There have been many monsters over the years who are basically an anthropomorphic version of animal or insects, and ants were arguably covered by the Zarbi in
The Web Planet. These Ants, though, are even less interesting, and their shiny metal carapaces don't help matters. Mindless drones, they don't generate much fear in themselves, just for who they serve.
Ship is a pretty sound sci-fi idea, and the opening chapters well explain the brutal situation of processing. It's rather a loss when the story finally gets back to Ship, where everyone has been processed, and it's a straight fight between the Doctor, Ace and Kadiatu.
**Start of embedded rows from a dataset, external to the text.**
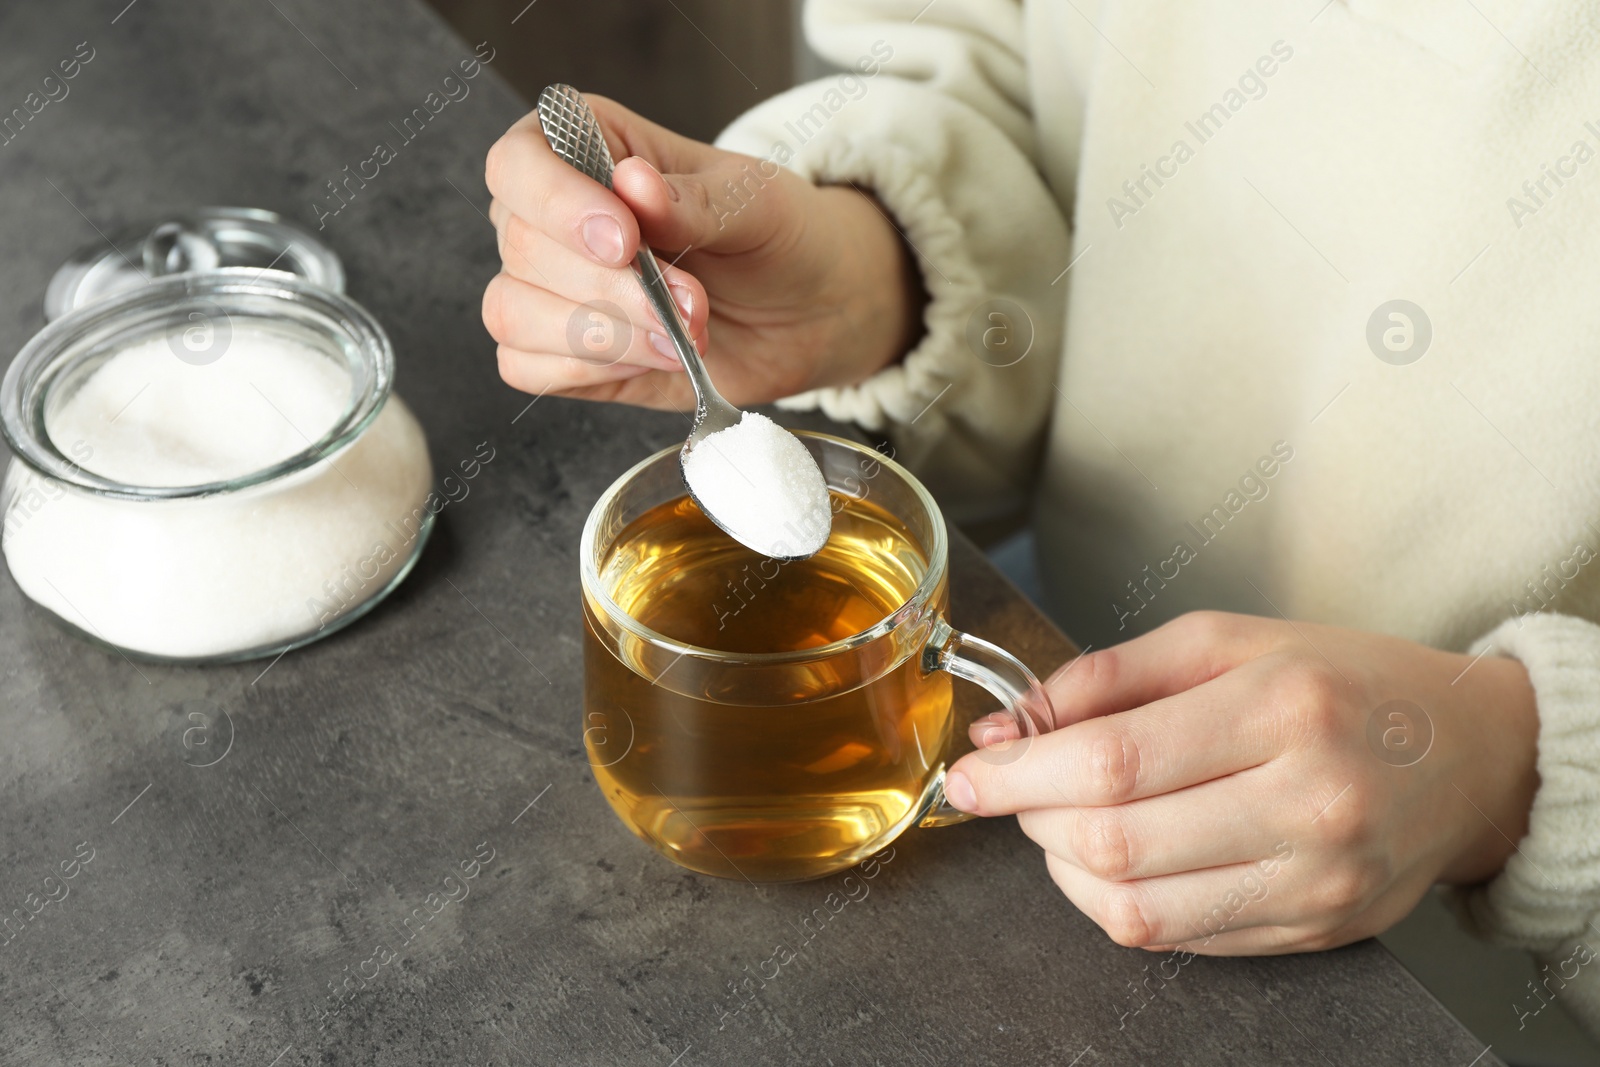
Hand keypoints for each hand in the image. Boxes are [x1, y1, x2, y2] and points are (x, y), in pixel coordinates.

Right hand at [481, 94, 921, 408]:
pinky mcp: (564, 352)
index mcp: (588, 146)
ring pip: (514, 313)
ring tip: (681, 335)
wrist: (812, 309)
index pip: (519, 163)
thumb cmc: (779, 235)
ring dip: (605, 335)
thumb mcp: (756, 203)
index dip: (558, 203)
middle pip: (521, 247)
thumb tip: (634, 183)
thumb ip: (692, 200)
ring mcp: (551, 285)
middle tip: (692, 301)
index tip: (625, 240)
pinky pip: (528, 367)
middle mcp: (553, 213)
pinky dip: (591, 370)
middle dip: (614, 288)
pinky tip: (651, 357)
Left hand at [945, 611, 1539, 953]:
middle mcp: (1308, 806)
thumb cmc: (1341, 682)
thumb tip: (1007, 727)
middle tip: (1015, 788)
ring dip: (1065, 869)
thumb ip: (1106, 678)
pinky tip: (1120, 855)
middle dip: (1032, 819)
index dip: (1018, 776)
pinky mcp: (1315, 933)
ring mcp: (1316, 884)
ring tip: (1064, 821)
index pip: (1112, 762)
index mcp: (1283, 710)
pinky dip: (1120, 901)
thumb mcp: (1225, 641)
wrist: (1470, 757)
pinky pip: (1179, 939)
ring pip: (1135, 911)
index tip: (968, 774)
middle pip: (1114, 843)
And that's a bit of an anti-climax, for Ship's final attempt to process the Time Lord results in its own death, and Kadiatu's exit.
So in the end, it comes back down to Ace, who decides far too arbitrarily to jump ship (!) and settle down, attempting to cover for Kadiatu's mistakes. Needing a setting that could reference an unseen scene in
Silver Nemesis is one of the fundamental failings of the whole New Adventure range, but at least her departure is left with the scope for her occasional return. She came a long, long way from home, and finished up back there. Perhaps there's a lesson there.
On the whole, whilst a slow book to begin with, and the whole middle is a long sideline from the main plot, once it picks up, it passes pretty entertainingly.
Disclaimer: I own a copy of this book.